The United States will maintain its embassy in Cuba with the minimum of personnel starting Sunday after the expiry of the departure status since on September 29 last year due to the alleged attacks suffered by 24 of its citizens on the island.
A “new permanent staffing plan” will take effect on March 5 with which the embassy “will continue to operate with the minimum personnel necessary,” “similar to the level of emergency staffing maintained during ordered departure,” the Department of State announced today in a media note.
“The embassy will operate as an unaccompanied post, defined as a post at which no family members are permitted to reside,” the note adds.
The embassy in Cuba will thus operate “permanently” with the “minimum personnel necessary to perform core diplomatic and consular functions.”

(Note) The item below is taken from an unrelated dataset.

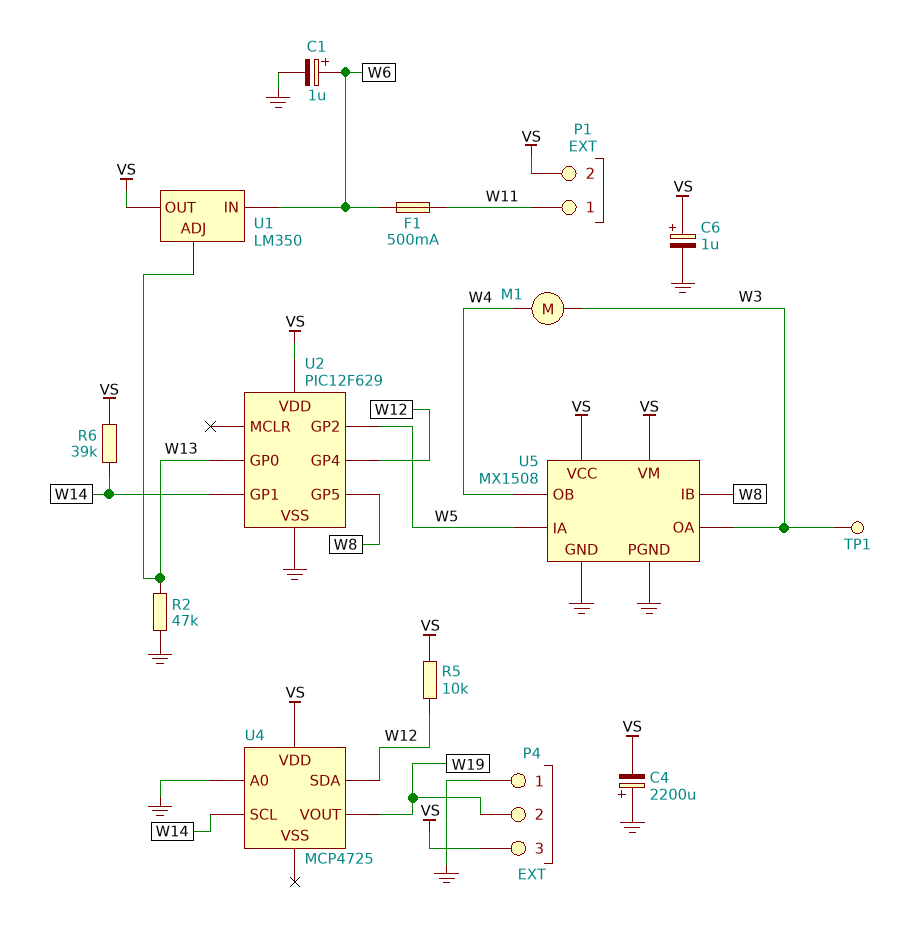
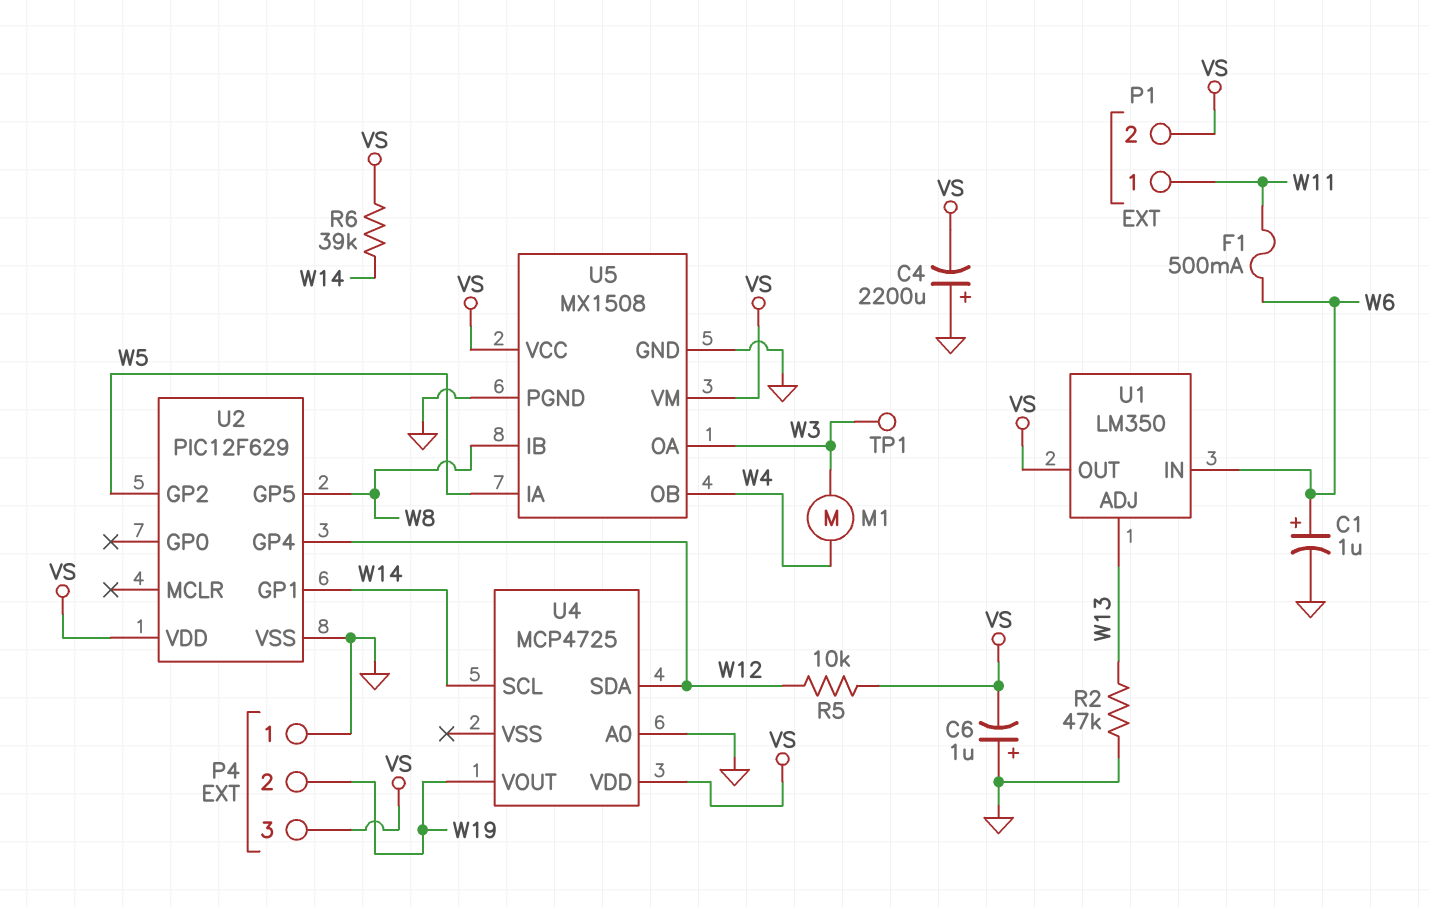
C6: 1uF (plus VS, minus GND) -> 1uF (plus GND, minus VS)
U2 pin GP0: W13 -> none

On September 29 last year the United States issued a warning requesting that its citizens not travel to Cuba and ordered the exit of the embassy’s non-essential personnel due to the alleged attacks suffered by its citizens on the island.
“We still do not have definitive answers on the source or cause of the attacks and an investigation into the attacks is ongoing,” the Department of State said today.

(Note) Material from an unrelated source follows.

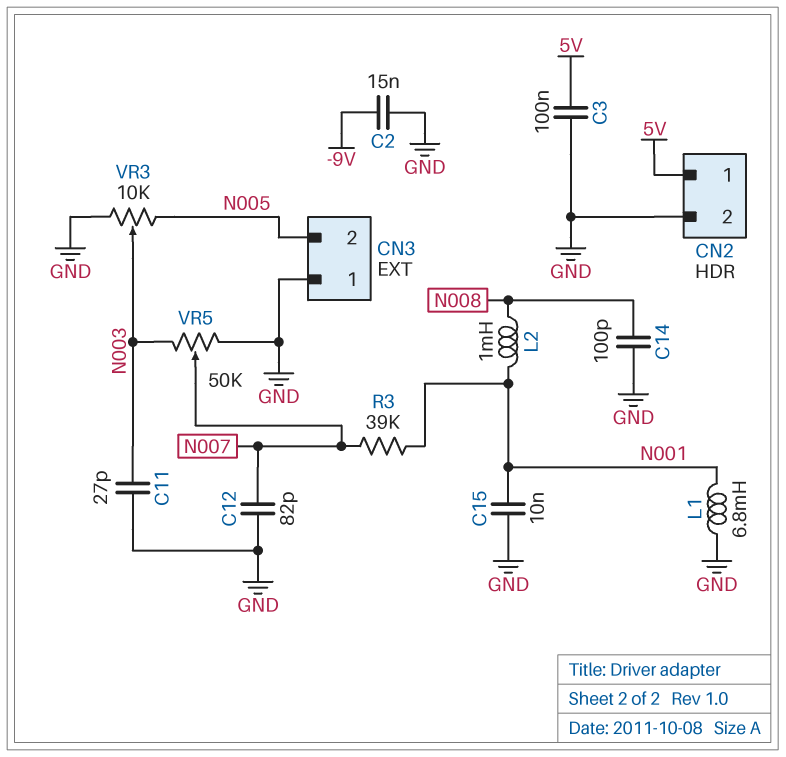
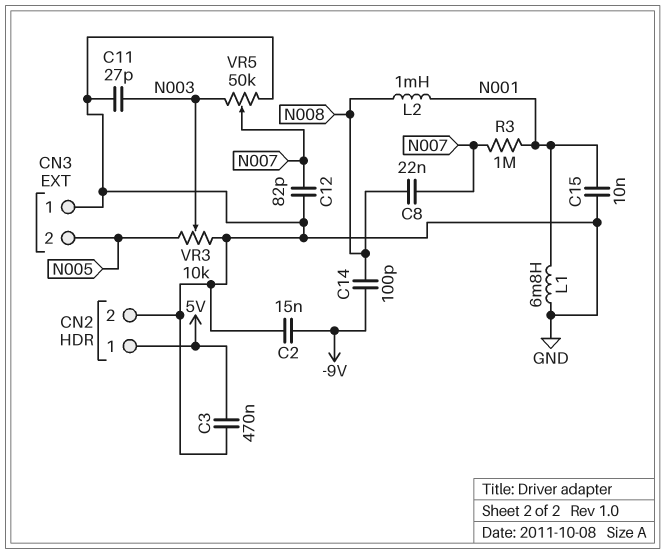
C3: 100nF (5V, GND) -> 470nF (5V, GND)
C8: none -> 22nF (N007, N008)
C14: 100pF (GND, N008) -> 100pF (-9V, N008)
R3: 39k (N001, N007) -> 1M (N001, N007)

“The health, safety, and well-being of U.S. government personnel and family members are of the greatest concern for Secretary [of State Rex] Tillerson and were a key factor in the decision to reduce the number of personnel assigned to Havana,” it added in the note.
James Williams, president of the Engage Cuba coalition, said in a note that perhaps those who most lose will be hundreds of thousands of Cubans and Cuban Americans who make round trips to see their family, celebrate events and care for sick family members, since the U.S. cannot adequately process the visas and facilitate the trips. He concluded by saying that they implore Secretary Tillerson to not abandon the Cuban people in this critical moment.
U.S.-Cuba relations are going through a very delicate moment because Washington accuses Havana of knowing who perpetrated between November 2016 and August 2017 the alleged attacks against its officials – and their families – and does not tell them, in addition to not having protected them adequately, but the Cuban government denies it.
For months, the United States described these attacks as “sonic,” but in a Senate hearing last January 9 the Department of State admitted for the first time that it was not certain that they were acoustic attacks.
Apart from the officials, the Department of State has reported that 19 Americans who visited Cuba as tourists have reported since September the same symptoms as the diplomats.